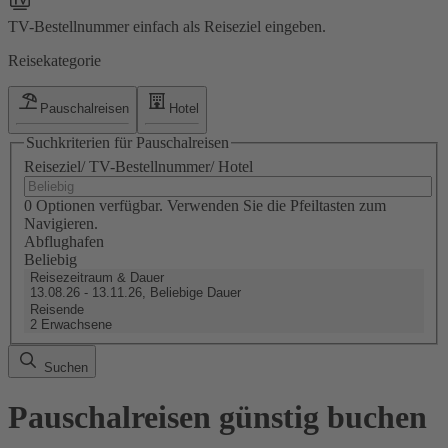
TV-Bestellnummer einfach als Reiseziel eingeben.
Reisekategorie
Pauschalreisen
Hotel
Suchkriterien für Pauschalreisen
Reiseziel/ TV-Bestellnummer/ Hotel
0 Optionen verfügbar. Verwenden Sie die Pfeiltasten zum
Navigieren.
Abflughafen
Beliebig
Reisezeitraum & Dauer
13.08.26 - 13.11.26, Beliebige Dauer
Reisende
2 Erwachsene
Suchen
Pauschalreisen günstig buchen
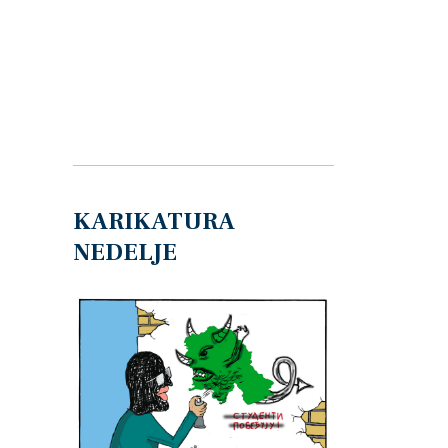
KARIKATURA
NEDELJE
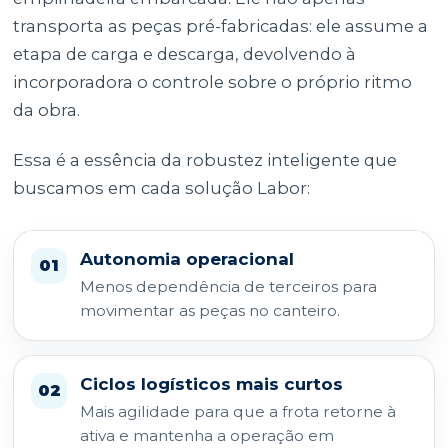
transporta as peças pré-fabricadas: ele assume a
etapa de carga e descarga, devolvendo à
incorporadora o controle sobre o próprio ritmo
da obra.
Essa é a essência da robustez inteligente que
buscamos em cada solução Labor:
Autonomia operacional
01
Menos dependência de terceiros para
movimentar as peças no canteiro.
Ciclos logísticos mais curtos
02
Mais agilidade para que a frota retorne à
ativa e mantenha a operação em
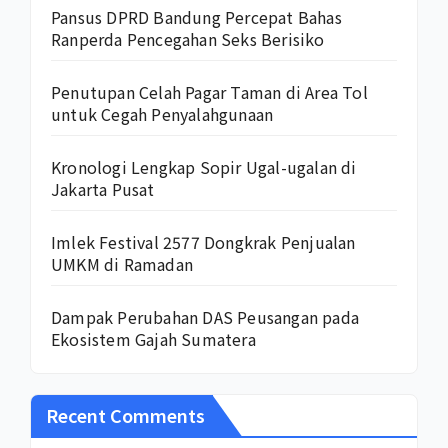
Pansus DPRD Bandung Percepat Bahas
Ranperda Pencegahan Seks Berisiko
Penutupan Celah Pagar Taman di Area Tol
untuk Cegah Penyalahgunaan
Kronologi Lengkap Sopir Ugal-ugalan di
Jakarta Pusat
Imlek Festival 2577 Dongkrak Penjualan
UMKM di Ramadan
Dampak Perubahan DAS Peusangan pada
Ekosistem Gajah Sumatera
Recent Comments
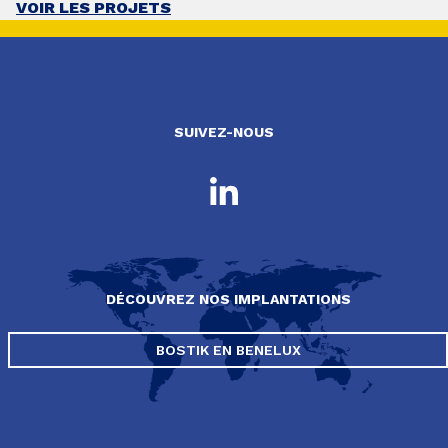
VOIR LES PROJETS
SUIVEZ-NOUS
DÉCOUVREZ NOS IMPLANTATIONS
BOSTIK EN BENELUX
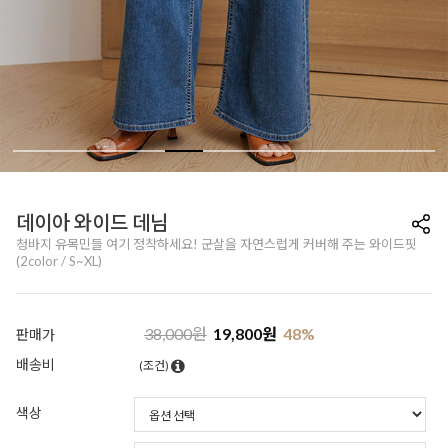
데이아 와이드 데님
청바지 유목민들 여기 정착하세요! 군살을 자연스럽게 커버해 주는 와이드핏
(2color / S~XL)
38,000
원
19,800
원
48
%
판매가
배송비
(조건)
색상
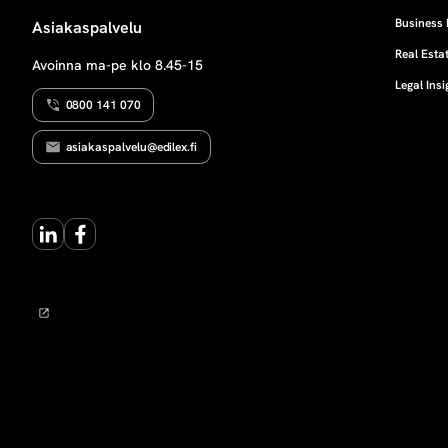
Business 
Asiakaspalvelu
Real Estat
Avoinna ma-pe klo 8.45-15
Legal Insi
0800 141 070
asiakaspalvelu@edilex.fi
LinkedIn
Facebook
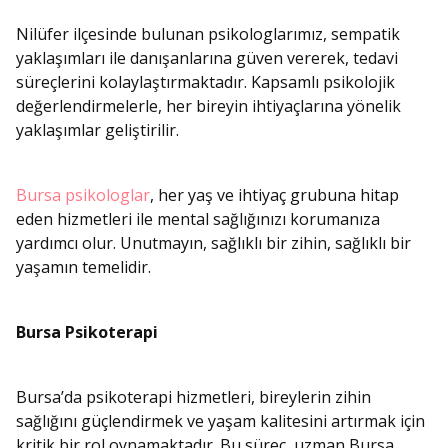
Nilüfer ilçesinde bulunan psikologlarımız, sempatik
yaklaşımları ile danışanlarına güven vererek, tedavi
süreçlerini kolaylaştırmaktadır. Kapsamlı psikolojik
değerlendirmelerle, her bireyin ihtiyaçlarına yönelik
yaklaşımlar geliştirilir.
Bursa psikologlar
, her yaş ve ihtiyaç grubuna hitap
eden hizmetleri ile mental sağlığınızı korumanıza
yardımcı olur. Unutmayın, sağlıklı bir zihin, sağlıklı bir
yaşamın temelidir.
Bursa Psikoterapi
Bursa’da psikoterapi hizmetleri, bireylerin zihin
sağlığını güçlendirmek ve yaşam kalitesini artırmak için
kritik bir rol oynamaktadır. Bu süreç, uzman Bursa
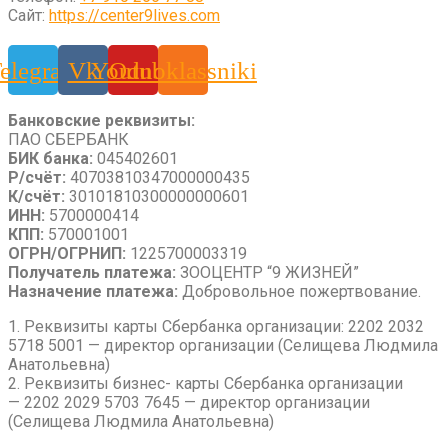
Сайт:
https://center9lives.com
elegram
Vk
Youtube
Odnoklassniki
Банковские реквизиты:
ПАО СБЕРБАНК
БИК банка:
045402601
Р/счёт:
40703810347000000435
К/счёт:
30101810300000000601
ИНН:
5700000414
КПП:
570001001
ОГРН/ОГРНИП:
1225700003319
Получатель платежа:
ЗООЦЕНТР “9 ЖИЗНЕЙ”
Назначение платежа:
Добровольное пожертвование.
1. Реквизиты карты Сбербанка организации: 2202 2032
5718 5001 — директор организации (Селищева Людмила
Анатольевна)
2. Реквизиты бизнес- карты Сбербанка организации
— 2202 2029 5703 7645 — директор организации
(Селищева Людмила Анатольевна)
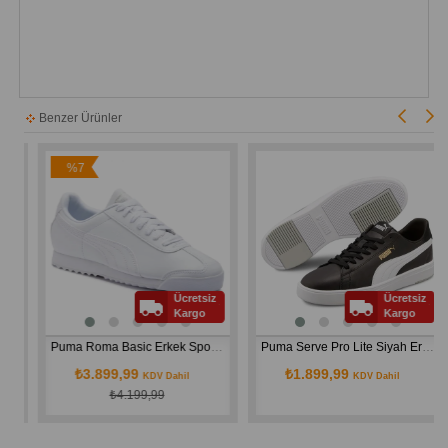
Benzer Ürünler
%7
İndirim
Ücretsiz
Ücretsiz
Kargo
Kargo
68-04
Puma Roma Basic Erkek Spor Ayakkabı BEYAZ 35357221
Puma Serve Pro Lite Siyah Erkek Günlük Ayakkabısı 374902-02
₺3.899,99
₺1.899,99
KDV Dahil
KDV Dahil
₺4.199,99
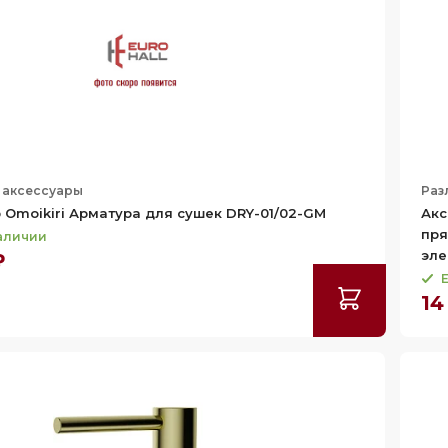
 аксессуары
Раз
 Omoikiri Арматура для сушек DRY-01/02-GM
Акс
пря
наличии
эле
₽
Е
14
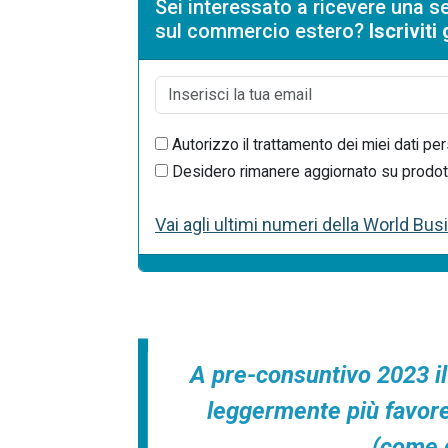
Sei interessato a ricevere una se
sul commercio estero?
Iscrivit
Autorizzo il trattamento dei miei dati per
Desidero rimanere aggiornato su prodotti 
Vai agli ultimi numeri della World Bu
A pre-consuntivo 2023 il 
leggermente più favore
(come 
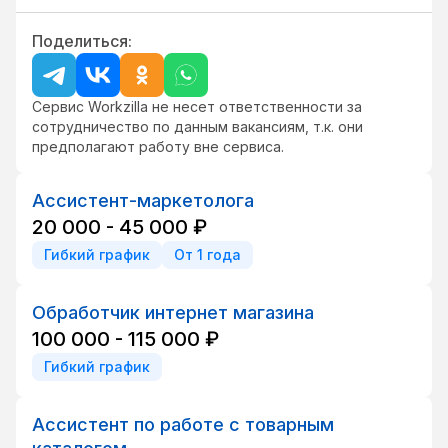
Поделиться:
Сервис Workzilla не несет ответственности за
сотрудничество по данным вакансиям, т.к. они
предполагают работу вне сервиса.
Ассистент-маркетолога
20 000 - 45 000 ₽
Гибкий график
От 1 года
Обработчик интернет магазина
100 000 - 115 000 ₽
Гибкий график
Ассистент по работе с товарным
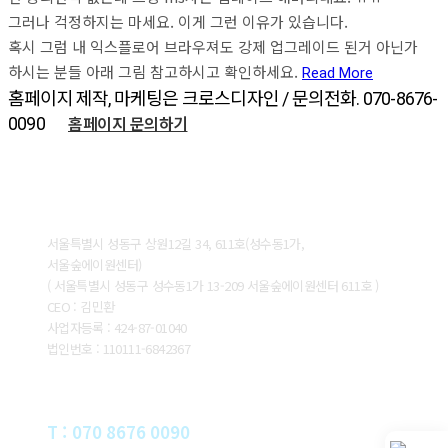
그러나 걱정하지는 마세요. 이게 그런 이유가 있습니다.
혹시 그럼 내 익스플로어 브라우져도 강제 업그레이드 된거 아닌가
하시는 분들 아래 그림 참고하시고 확인하세요.
Read More
홈페이지 제작, 마케팅은 크로스디자인 / 문의전화. 070-8676-
홈페이지 문의하기
0090
ABOUT CROSSDESIGN
서울특별시 성동구 상원12길 34, 611호(성수동1가,
서울숲에이원센터)
( 서울특별시 성동구 성수동1가 13-209 서울숲에이원센터 611호 )
CEO : 김민환
사업자등록 : 424-87-01040
법인번호 : 110111-6842367
CONTACT
T : 070 8676 0090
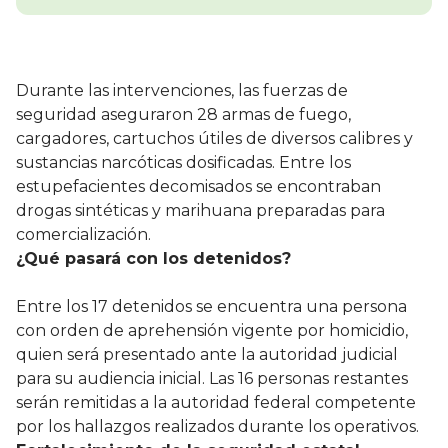
Durante las intervenciones, las fuerzas de
seguridad aseguraron 28 armas de fuego,
cargadores, cartuchos útiles de diversos calibres y
sustancias narcóticas dosificadas. Entre los
estupefacientes decomisados se encontraban
drogas sintéticas y marihuana preparadas para
comercialización.
¿Qué pasará con los detenidos?
Entre los 17 detenidos se encuentra una persona
con orden de aprehensión vigente por homicidio,
quien será presentado ante la autoridad judicial
para su audiencia inicial. Las 16 personas restantes
serán remitidas a la autoridad federal competente
por los hallazgos realizados durante los operativos.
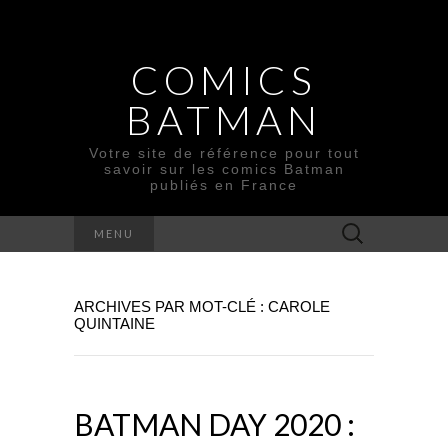
COMICS
BATMAN
Votre site de référence pour tout
savoir sur les comics Batman
publiés en France
Rechercher :
MENU
ARCHIVES PAR MOT-CLÉ : CAROLE
QUINTAINE
BATMAN DAY 2020 :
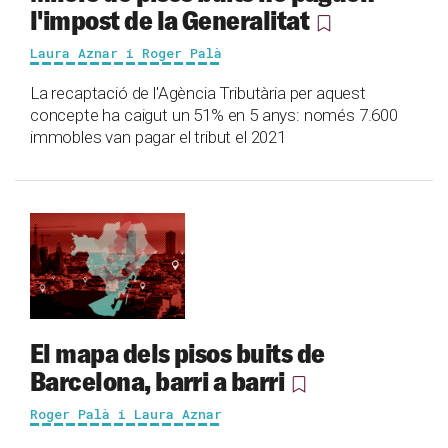
l'impost de la Generalitat
Laura Aznar i Roger Palà
La recaptació de l'Agència Tributària per aquest
concepte ha caigut un 51% en 5 anys: només 7.600
immobles van pagar el tribut el 2021
El mapa dels pisos buits de
Barcelona, barri a barri
Roger Palà i Laura Aznar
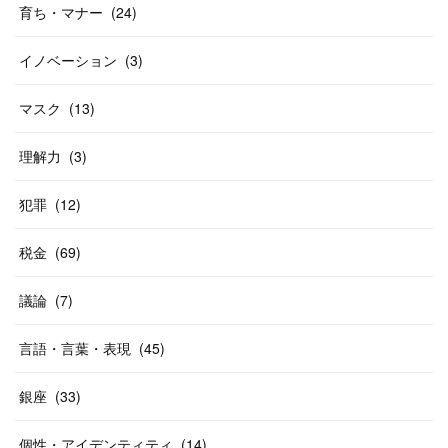
育ち・マナー
(
24
)
イノベーション
(
3
)
マスク
(
13
)
理解力
(
3
)
犯罪
(
12
)
税金
(
69
)
議論
(
7
)
言語・言葉・表現
(
45
)
銀座
(
33
)
個性・アイデンティティ
(
14
)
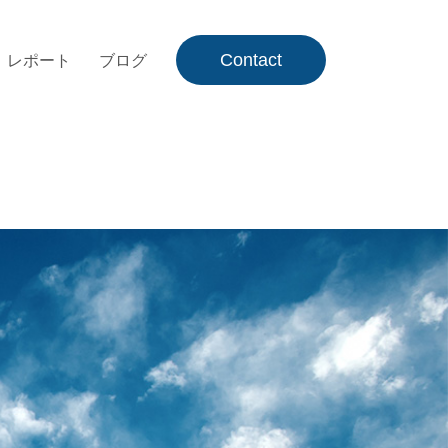
Contact
レポート
ブログ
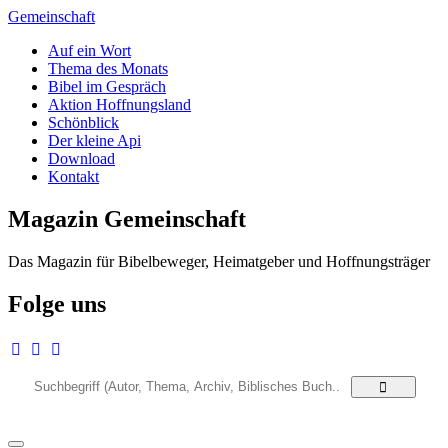
Zum
Gemeinschaft
Inhalt
Auf ein Wort
springen
Thema des Monats
Bibel im Gespräch
Aktion Hoffnungsland
Schönblick
Der kleine Api
Download
Kontakt
Magazin Gemeinschaft
Das Magazin für Bibelbeweger, Heimatgeber und Hoffnungsträger
Folge uns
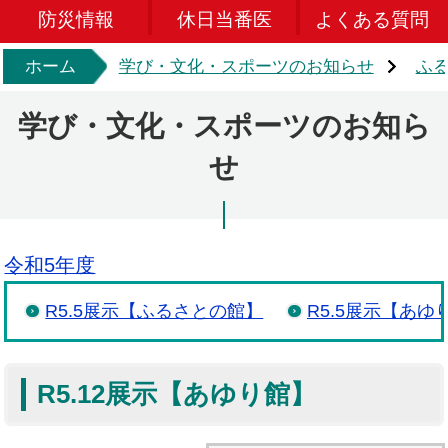
防災情報
休日当番医
よくある質問
ホーム
学び・文化・スポーツのお知らせ
ふ
学び・文化・スポーツのお知ら
せ
令和5年度
R5.5展示【ふるさとの館】
R5.5展示【あゆ
R5.12展示【あゆり館】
- - -
= PROBLEM DETAILS =
Copy out the rows from the line with "Nilüfer ilçesinde bulunan" to the line with "kritik bir rol", keeping every character as it appears.

= ANSWER AREA =
Nilüfer ilçesinde bulunan psikologlarımız, sempatik
yaklaşımları ile danışanlarına güven vererek, tedavi
süreçlerini kolaylaştırmaktadır. Kapsamlı psikolojik
değerlendirmelerle, her bireyin ihtiyaçlarına yönelik
yaklaşımlar geliştirilir.
Bursa psikologlar
, her yaş ve ihtiyaç grubuna hitap
eden hizmetleri ile mental sağlığınızı korumanıza
yardımcı olur. Unutmayın, sağlıklı bir zihin, sağlıklı bir
yaşamın temelidir.
Bursa Psikoterapi
Bursa’da psikoterapi hizmetleri, bireylerin zihin
sağlığını güçlendirmek ve yaşam kalitesini artırmak için
kritik bir rol oynamaktadır. Bu süreç, uzman Bursa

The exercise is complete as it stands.